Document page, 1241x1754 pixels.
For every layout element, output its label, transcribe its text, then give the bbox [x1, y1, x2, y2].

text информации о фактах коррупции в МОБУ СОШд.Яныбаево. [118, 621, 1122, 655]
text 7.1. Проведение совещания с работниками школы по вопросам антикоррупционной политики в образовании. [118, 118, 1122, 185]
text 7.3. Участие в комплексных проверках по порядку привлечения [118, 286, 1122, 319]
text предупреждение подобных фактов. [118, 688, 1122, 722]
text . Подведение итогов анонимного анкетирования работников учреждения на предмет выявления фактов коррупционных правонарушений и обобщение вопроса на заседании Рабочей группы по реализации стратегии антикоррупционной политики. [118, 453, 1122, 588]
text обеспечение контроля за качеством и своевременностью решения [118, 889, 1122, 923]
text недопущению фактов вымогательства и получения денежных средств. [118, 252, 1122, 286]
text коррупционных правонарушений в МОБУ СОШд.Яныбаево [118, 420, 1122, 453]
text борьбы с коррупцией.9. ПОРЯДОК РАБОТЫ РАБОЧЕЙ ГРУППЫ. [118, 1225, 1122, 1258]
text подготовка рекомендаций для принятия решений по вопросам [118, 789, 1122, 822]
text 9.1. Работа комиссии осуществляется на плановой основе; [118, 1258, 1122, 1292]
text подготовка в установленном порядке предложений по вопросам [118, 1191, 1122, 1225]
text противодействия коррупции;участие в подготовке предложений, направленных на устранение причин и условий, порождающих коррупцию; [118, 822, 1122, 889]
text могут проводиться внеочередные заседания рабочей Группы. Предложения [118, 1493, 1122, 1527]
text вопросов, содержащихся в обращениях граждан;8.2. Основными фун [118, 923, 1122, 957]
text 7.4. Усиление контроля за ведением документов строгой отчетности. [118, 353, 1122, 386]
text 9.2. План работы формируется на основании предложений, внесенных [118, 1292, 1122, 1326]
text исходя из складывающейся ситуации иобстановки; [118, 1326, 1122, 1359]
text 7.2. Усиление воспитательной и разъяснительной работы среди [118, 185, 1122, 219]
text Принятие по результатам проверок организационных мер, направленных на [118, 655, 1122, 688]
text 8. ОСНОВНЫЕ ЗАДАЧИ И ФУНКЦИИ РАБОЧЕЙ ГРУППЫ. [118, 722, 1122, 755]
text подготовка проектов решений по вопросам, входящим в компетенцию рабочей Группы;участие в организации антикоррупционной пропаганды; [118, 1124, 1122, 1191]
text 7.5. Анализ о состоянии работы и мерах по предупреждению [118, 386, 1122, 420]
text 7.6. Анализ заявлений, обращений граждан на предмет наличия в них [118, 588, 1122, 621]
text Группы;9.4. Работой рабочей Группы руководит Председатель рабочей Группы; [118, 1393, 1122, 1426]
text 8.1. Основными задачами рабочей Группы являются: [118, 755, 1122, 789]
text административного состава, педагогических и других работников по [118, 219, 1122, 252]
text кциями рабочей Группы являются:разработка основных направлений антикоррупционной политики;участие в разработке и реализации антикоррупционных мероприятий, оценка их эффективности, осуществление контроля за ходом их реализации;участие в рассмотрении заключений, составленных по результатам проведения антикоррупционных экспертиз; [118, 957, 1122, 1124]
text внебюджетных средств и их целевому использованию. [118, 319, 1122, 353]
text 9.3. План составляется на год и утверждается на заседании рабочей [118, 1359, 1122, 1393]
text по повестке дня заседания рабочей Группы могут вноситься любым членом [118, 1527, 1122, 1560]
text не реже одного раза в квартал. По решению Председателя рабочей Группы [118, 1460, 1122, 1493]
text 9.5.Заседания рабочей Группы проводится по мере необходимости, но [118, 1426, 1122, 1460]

------------

= Your goal =
Convert all of the lines above into a Markdown table with two columns, Row and Line. Put a row number in the first column and leave out any blank lines.

= Written response =
| Row | Line |
|---|---|
| 1 | Document page, 1241x1754 pixels. |
| 2 | For every layout element, output its label, transcribe its text, then give the bbox [x1, y1, x2, y2]. |
| 3 | text информации о фактах коррупции в МОБУ СОШд.Яныбаево. [118, 621, 1122, 655] |
| 4 | text 7.1. Проведение совещания с работниками школы по вопросам антикоррупционной политики в образовании. [118, 118, 1122, 185] |
| 5 | text 7.3. Участие в комплексных проверках по порядку привлечения [118, 286, 1122, 319] |
| 6 | text предупреждение подобных фактов. [118, 688, 1122, 722] |
| 7 | text . Подведение итогов анонимного анкетирования работников учреждения на предмет выявления фактов коррупционных правонарушений и обобщение вопроса на заседании Рабочей группы по реализации стратегии антикоррупционной политики. [118, 453, 1122, 588] |
| 8 | text обеспечение контроля за качеством и своевременностью решения [118, 889, 1122, 923] |
| 9 | text недопущению фактов вымогательства и получения денежных средств. [118, 252, 1122, 286] |
| 10 | text коррупционных правонарушений в МОБУ СОШд.Яныбаево [118, 420, 1122, 453] |
| 11 | text борьбы с коррупцией.9. ПОРЯДОК РАБОТЫ РАБОЧЕЙ ГРУППЫ. [118, 1225, 1122, 1258] |
| 12 | text подготовка рекомендаций для принятия решений по вопросам [118, 789, 1122, 822] |
| 13 | text 9.1. Работа комиссии осуществляется на плановой основе; [118, 1258, 1122, 1292] |
| 14 | text подготовка в установленном порядке предложений по вопросам [118, 1191, 1122, 1225] |
| 15 | text противодействия коррупции;участие в подготовке предложений, направленных на устранение причин и условий, порождающих коррупцию; [118, 822, 1122, 889] |
| 16 | text могут проводиться внеочередные заседания рабочей Группы. Предложения [118, 1493, 1122, 1527] |
| 17 | text вопросов, содержащихся в обращениях граждан;8.2. Основными фун [118, 923, 1122, 957] |
| 18 | text 7.4. Усиление контроля за ведением документов строгой отчетности. [118, 353, 1122, 386] |
| 19 | text 9.2. План работы формируется на основании предложений, внесенных [118, 1292, 1122, 1326] |
| 20 | text исходя из складывающейся ситуации иобстановки; [118, 1326, 1122, 1359] |
| 21 | text 7.2. Усиление воспитательной и разъяснительной работы среди [118, 185, 1122, 219] |
| 22 | text Принятие по результатам проверок организационных мер, направленных на [118, 655, 1122, 688] |
| 23 | text 8. ОСНОВНЫЕ ЗАДАЧИ И ФУНКЦИИ РАБОЧЕЙ ГРУППЫ. [118, 722, 1122, 755] |
| 24 | text подготовка проектов решений по вопросам, входящим в компетенцию рабочей Группы;участие в организации антикоррупционной пропаганды; [118, 1124, 1122, 1191] |
| 25 | text 7.5. Анализ о состоянии работы и мерах по предупреждению [118, 386, 1122, 420] |
| 26 | text 7.6. Анализ заявлений, обращений граждан на предмет наличия в них [118, 588, 1122, 621] |
| 27 | text Группы;9.4. Работой рабочей Группы руководит Председатель рабочей Группы; [118, 1393, 1122, 1426] |
| 28 | text 8.1. Основными задачами рабочей Группы являются: [118, 755, 1122, 789] |
| 29 | text административного состава, педагогических и других работников по [118, 219, 1122, 252] |
| 30 | text кциями рабочей Группы являются:разработка основных направлений антикоррупционной политики;участие в разработке и реализации антикоррупционных мероприятий, оценка их эффективности, осуществление контроля за ходом их реализации;участие в рассмотрении заключений, составленных по результатам проведения антикоррупционных экспертиз; [118, 957, 1122, 1124] |
| 31 | text внебюджетных средств и их целевому использованию. [118, 319, 1122, 353] |
| 32 | text 9.3. План составляется на год и утверждается на заседании рабочей [118, 1359, 1122, 1393] |
| 33 | text по повестке дня заседания рабочей Группы могут вноситься любым членом [118, 1527, 1122, 1560] |
| 34 | text не реже одного раза в квартал. По решению Председателя рабочей Группы [118, 1460, 1122, 1493] |
| 35 | text 9.5.Заседания рабочей Группы проводится по мере необходимости, но [118, 1426, 1122, 1460] |